EXCERPTED TEXT:

Skip to content

Random Sample Classification

By default PrivaceraCloud scans at "shallow depth" of a database. That is, for performance, the system examines only the first 500 records of the database to derive the classifications.

This default assumes that the database itself is uniform with normalized data that the first 500 records accurately represent.

However, with some unnormalized databases, this uniformity might be lacking.

If you suspect that your database values are not uniform, you can configure PrivaceraCloud to take a random sample from the entire database for its analysis in classification.

One purpose of random sampling is to help isolate these data variations to eliminate them.

Supported JDBC Databases#

Random sampling is supported for the following databases:

  • MySQL
  • Oracle
  • Trino

If you configure random sampling for any other database, it is ignored.

Prerequisite/Setup#

  • Know the names of the databases you want to randomly sample.
  • Be sure to have the JDBC connection details for those databases.
  • To minimize performance impact, determine if your database can be considered "large". By default, PrivaceraCloud considers any database with 10,000 records or more to be large. In this case, the random sampling is based on a subset of the data.

Define Datasource (Application)#

Random sampling is part of configuring a datasource. For details on setup, see Applications.

Enable Random Sampling#

To enable random sampling for a database, click the toggle jdbc.random.record.fetching.

If your database has more than 10,000 records, specify the approximate number in the rows.as.small.dataset field.

Effects of Random Sampling#

Random sampling has some visible effects.

TASK 1:
Pull out every line of the entries below that contains the string "regions", matching case exactly.

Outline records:
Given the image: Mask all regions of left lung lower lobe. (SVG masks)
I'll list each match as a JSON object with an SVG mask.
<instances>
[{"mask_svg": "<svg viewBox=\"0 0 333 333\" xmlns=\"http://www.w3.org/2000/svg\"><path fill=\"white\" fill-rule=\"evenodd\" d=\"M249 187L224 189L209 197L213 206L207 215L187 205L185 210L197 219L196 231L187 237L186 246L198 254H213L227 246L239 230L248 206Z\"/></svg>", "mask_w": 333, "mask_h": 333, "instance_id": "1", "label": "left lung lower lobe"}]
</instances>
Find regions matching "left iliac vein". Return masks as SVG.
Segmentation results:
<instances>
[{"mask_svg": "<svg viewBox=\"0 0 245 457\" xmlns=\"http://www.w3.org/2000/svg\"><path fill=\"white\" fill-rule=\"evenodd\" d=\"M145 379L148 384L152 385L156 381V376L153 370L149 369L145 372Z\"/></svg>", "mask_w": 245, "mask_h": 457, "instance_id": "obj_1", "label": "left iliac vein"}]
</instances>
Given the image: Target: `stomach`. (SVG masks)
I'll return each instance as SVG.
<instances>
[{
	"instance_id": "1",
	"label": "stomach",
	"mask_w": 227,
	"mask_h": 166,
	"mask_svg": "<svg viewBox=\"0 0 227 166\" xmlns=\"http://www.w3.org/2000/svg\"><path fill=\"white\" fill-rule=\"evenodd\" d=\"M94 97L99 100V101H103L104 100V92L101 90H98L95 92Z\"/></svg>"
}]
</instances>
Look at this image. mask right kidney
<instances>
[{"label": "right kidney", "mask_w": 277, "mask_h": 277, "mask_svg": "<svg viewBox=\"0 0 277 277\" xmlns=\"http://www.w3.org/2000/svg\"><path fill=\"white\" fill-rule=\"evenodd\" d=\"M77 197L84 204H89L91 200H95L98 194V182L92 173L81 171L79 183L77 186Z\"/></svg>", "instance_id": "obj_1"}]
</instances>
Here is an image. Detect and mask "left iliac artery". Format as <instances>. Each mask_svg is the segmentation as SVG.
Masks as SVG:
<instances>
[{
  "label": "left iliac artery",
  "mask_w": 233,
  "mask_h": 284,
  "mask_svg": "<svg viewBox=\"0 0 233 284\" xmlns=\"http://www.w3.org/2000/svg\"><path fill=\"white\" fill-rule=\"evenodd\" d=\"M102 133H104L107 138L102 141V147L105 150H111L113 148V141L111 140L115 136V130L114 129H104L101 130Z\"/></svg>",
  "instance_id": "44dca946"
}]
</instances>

TASK 2:
Extend the page on random sample classification, starting after its last sentence.

WRITTEN RESPONSE 1:
Given the image: Mask all regions of left lung lower lobe. (SVG masks)
Find regions matching "left iliac vein". Return masks as SVG.

WRITTEN RESPONSE 2:
Performance Impact#

You might perceive a delay in the running of random samples. Performance times can increase depending on the size of the sample.

Variations in Classifications#

You should not expect the same classification results for the same database from random sample to random sample.

Each random sample operates on a subset of the data. Depending on variations in the sampling of values in the database, the results of classification can vary.

Each random sample is unique. The records are selected randomly and so results vary from sample to smple.

For example, suppose an EMAIL column does not have consistent values:

  1. Sometimes, a delimiter that distinguishes a first and a last name with @-sign indicating Internet domain.

    A random sampling of such records can result in a consistent classification as PERSON NAME.

  2. Sometimes a bare username with no delimited last name and with no @-sign at all.

    The inconsistent variation in the data makes a concrete classification difficult to derive.

This same inherent inconsistency in the column values can result in variations of classification from run to run, each with its own unique random sampling.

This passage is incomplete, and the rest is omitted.